Cameras Track Students At Academy

Author: Amy Driscoll and Manny Garcia
Date Published: 04/27/2001

In Holy Cross Academy, where a nun was murdered last month, video cameras track students as they walk the hallways, study in class, even use the bathrooms – all displayed on a monitor on Father Abbot Gregory Wendt’s desk.

Headmaster Wendt and Father Damian Gibault, founders of the west Kendall school, have been accused by murder suspect Mykhaylo Kofel, 18, of molesting him since he arrived from the Ukraine four years ago for monastic training.

Wendt and Gibault vehemently deny the accusations from Kofel, who is charged with stabbing Sister Michelle Lewis more than 90 times with a kitchen knife and sexually mutilating her with a fireplace poker.

Miami-Dade police detectives and prosecutors have been unable to corroborate Kofel’s claim.

The small private school came into public light on Sunday morning March 25 when Wendt in a calm voice called 911 to report the death. Miami-Dade officers found Sister Michelle’s body, partially nude, in her bedroom.

Some parents, former students and former teachers are now reconsidering the pervasive use of video cameras at Holy Cross Academy, a Byzantine Catholic school known for its discipline, small class sizes and strong academic standards.

Joanna Wragg, a spokeswoman for the school, said there was nothing nefarious about the surveillance. “Most parents send their children to private schools because their main concerns are good academics and security,” she said.

MONITOR AT DESK

Two former teachers, speaking on condition that their names not be used, said Wendt kept a small monitor atop his desk in his private office. A monitor also was placed in the administration office.

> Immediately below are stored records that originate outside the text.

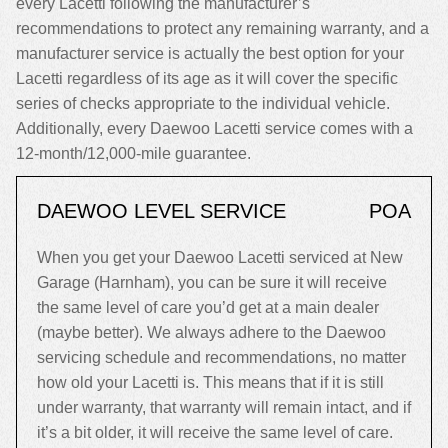
every Lacetti following the manufacturer’s
recommendations to protect any remaining warranty, and a
manufacturer service is actually the best option for your
Lacetti regardless of its age as it will cover the specific
series of checks appropriate to the individual vehicle.
Additionally, every Daewoo Lacetti service comes with a
12-month/12,000-mile guarantee.
DAEWOO LEVEL SERVICE
POA
When you get your Daewoo Lacetti serviced at New
Garage (Harnham), you can be sure it will receive
the same level of care you’d get at a main dealer
(maybe better). We always adhere to the Daewoo
servicing schedule and recommendations, no matter
how old your Lacetti is. This means that if it is still
under warranty, that warranty will remain intact, and if
it’s a bit older, it will receive the same level of care.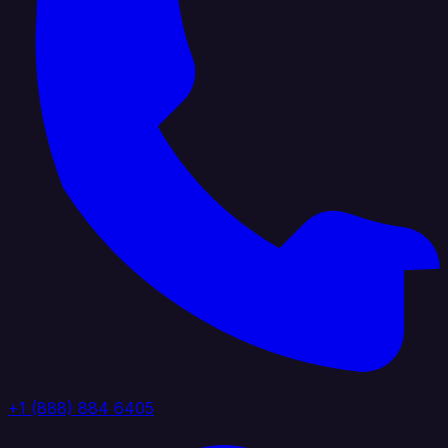
+1 (888) 884 6405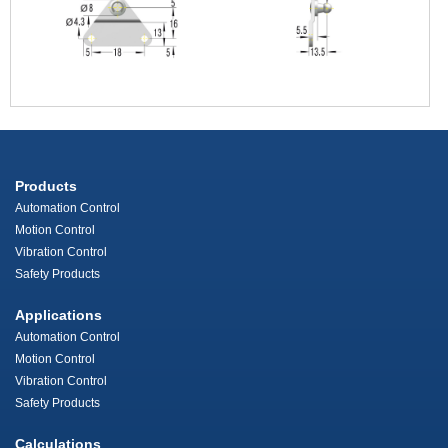
Products
Automation Control
Motion Control
Vibration Control
Safety Products
Applications
Automation Control
Motion Control
Vibration Control
Safety Products
Calculations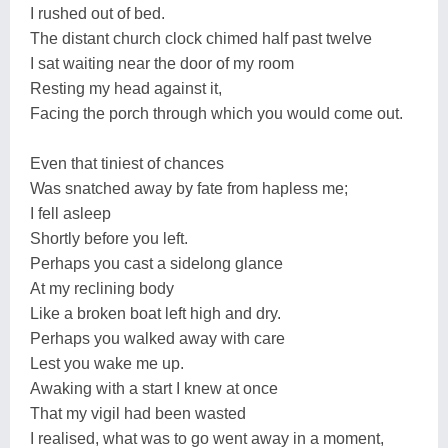
I rushed out of bed.
The distant church clock chimed half past twelve
I sat waiting near the door of my room
Resting my head against it,
Facing the porch through which you would come out.
Even that tiniest of chances
Was snatched away by fate from hapless me;
I fell asleep
Shortly before you left.
Perhaps you cast a sidelong glance
At my reclining body
Like a broken boat left high and dry.
Perhaps you walked away with care
Lest you wake me up.
Awaking with a start I knew at once
That my vigil had been wasted
I realised, what was to go went away in a moment,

“He could look at all the different cameras. Every 10 seconds or so, the picture would switch to another camera, but you could stop and look longer at the picture from a particular camera if you wanted,” said a former teacher, who quit several years ago.

Another former instructor recalled an incident where a video camera caught a student slumping in his chair. The teacher said Wendt’s voice suddenly boomed from the intercom, called the student by name and said: “Sit up straight!”

Miami-Dade Police Director Carlos Alvarez, whose son was graduated from Holy Cross several years ago, told The Herald he initially accepted the school’s explanation for the cameras.

“The school said a student or someone had been caught smoking in the bathroom,” he said.

Now he’s wondering if there was another reason for them.

Alvarez said his son told him that the cameras in the boys’ restrooms were trained primarily on the backs of students using urinals. Another former student said cameras in the girls’ restrooms seemed to be trained on areas just outside the toilet stalls.

Danelys Perera, 17, left the school last year, and is now a junior at Killian High.

“The cameras were pretty much everywhere, including in the bathroom,” she said. “There was one stall next to the camera where none of the girls liked to go because you weren’t sure whether the camera could see you when you were going to the bathroom.

`FOR SECURITY’

”My mom liked the cameras for security,” Perera said. ”She said it would keep me safe, but it made me really uncomfortable. People were always watching you.”

Lucy Hernandez, whose oldest son attended the school last year, said, ”I found [the cameras] quite strange. They told us it was for security for the kids, so they could see what was happening, like if the kids were smoking in the bathroom. When they said it, it seemed sensible. But in hindsight it sounds strange.”

SOME IN SUPPORT

But a couple of parents backed the school.

”That’s one of the reasons I wanted my son there,” said Ana Diaz Cordero, mother of a kindergartner at Holy Cross. ”If anything were to happen, it would be recorded.”

One substitute teacher, who quit after one day at Holy Cross, said the cameras made her so uncomfortable she never went back.

”I didn’t find [the school] at all normal. It was too oppressive.”